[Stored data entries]
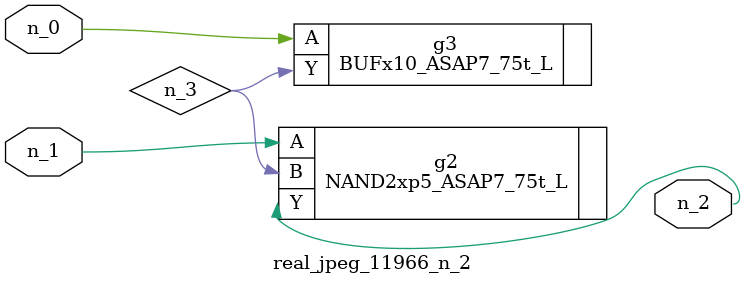
<source format=v>
module real_jpeg_11966_n_2 (n_1, n_0, n_2);

input n_1;
input n_0;

output n_2;

wire n_3;

BUFx10_ASAP7_75t_L g3 ( 
.A(n_0),
.Y(n_3)
);

NAND2xp5_ASAP7_75t_L g2 ( 
.A(n_1),
.B(n_3),
.Y(n_2)
);


endmodule
</source>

Your objective >>
From the first line to the last, output the data exactly; skip any pictures.

Finished task >>
<source format=v>
module real_jpeg_11966_n_2 (n_1, n_0, n_2);

input n_1;
input n_0;

output n_2;

wire n_3;

BUFx10_ASAP7_75t_L g3 ( 
.A(n_0),
.Y(n_3)
);

NAND2xp5_ASAP7_75t_L g2 ( 
.A(n_1),
.B(n_3),
.Y(n_2)
);


endmodule
</source>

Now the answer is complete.